What is the cost of a Federal Court immigration application in Canada?
Federal Court filing fee is CAD 50 for leave applications. BridgePoint Law flat-fee retainers: CAD 5,000 for leave applications and CAD 10,000 for perfected applications if leave is granted, both plus HST. Emergency stay motions range CAD 5,000-15,000 depending on time pressure. Costs awards to successful applicants are rare.
Does prior counsel incompetence give grounds to reopen an immigration case?
Yes. The Federal Court has consistently recognized prior counsel incompetence as a ground of procedural unfairness when adequately documented. The applicant must produce a corroborated record of the alleged incompetence and demonstrate causation: that competent representation would likely have changed the outcome. Federal Court Procedural Protocol typically requires notice to prior counsel.
Can I get my Canadian visa application back on track after multiple refusals?
Yes, in many cases. Multiple refusals are not automatically disqualifying, but they require addressing the IRCC officer’s specific concerns directly rather than resubmitting the same materials. New material evidence, expert opinion, restructured facts, and procedural fairness arguments are core tools. Files with three or more refusals require systematic rebuilding rather than incremental adjustment.
What is the difference between an IRCC reconsideration and Federal Court review?
IRCC reconsideration is a discretionary review by IRCC itself within 90 days, used when there is a factual error or new evidence the original officer would have wanted. Federal Court judicial review is independent court supervision of legality and reasonableness, available regardless of reconsideration outcome, with strict 15/60 day filing deadlines.
Will hiring a Federal Court lawyer increase my chances of success?

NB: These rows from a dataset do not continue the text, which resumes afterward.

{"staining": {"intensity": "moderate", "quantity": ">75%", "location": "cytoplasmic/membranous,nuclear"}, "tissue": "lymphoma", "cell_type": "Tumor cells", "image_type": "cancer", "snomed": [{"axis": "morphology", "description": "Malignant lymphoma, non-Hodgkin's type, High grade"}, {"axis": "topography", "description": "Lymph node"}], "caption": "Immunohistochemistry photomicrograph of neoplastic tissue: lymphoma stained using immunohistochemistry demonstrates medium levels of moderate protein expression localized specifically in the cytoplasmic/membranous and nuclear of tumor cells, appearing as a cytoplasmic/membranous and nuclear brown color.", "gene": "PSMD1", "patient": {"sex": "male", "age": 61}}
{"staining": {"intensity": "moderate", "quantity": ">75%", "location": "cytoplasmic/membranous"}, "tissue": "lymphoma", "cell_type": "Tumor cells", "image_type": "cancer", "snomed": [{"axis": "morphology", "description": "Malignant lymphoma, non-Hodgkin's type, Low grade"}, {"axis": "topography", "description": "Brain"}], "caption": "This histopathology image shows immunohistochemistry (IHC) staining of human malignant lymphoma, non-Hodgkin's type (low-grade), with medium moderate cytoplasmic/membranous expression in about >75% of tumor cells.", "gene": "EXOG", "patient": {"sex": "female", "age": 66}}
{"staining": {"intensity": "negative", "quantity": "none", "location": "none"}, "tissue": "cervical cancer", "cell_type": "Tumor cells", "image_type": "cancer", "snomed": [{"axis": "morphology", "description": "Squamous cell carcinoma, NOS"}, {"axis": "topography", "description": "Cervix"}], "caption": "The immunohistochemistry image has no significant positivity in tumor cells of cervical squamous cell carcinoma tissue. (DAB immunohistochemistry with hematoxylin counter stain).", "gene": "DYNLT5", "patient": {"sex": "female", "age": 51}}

Yes, statistically significantly. Federal Court immigration applications by self-represented litigants succeed at much lower rates than represented files. The procedural rules, evidence requirements, factum drafting, and oral advocacy standards are highly technical. Lawyers experienced specifically in Federal Court immigration practice — not just consultants or general immigration practitioners — produce the best outcomes.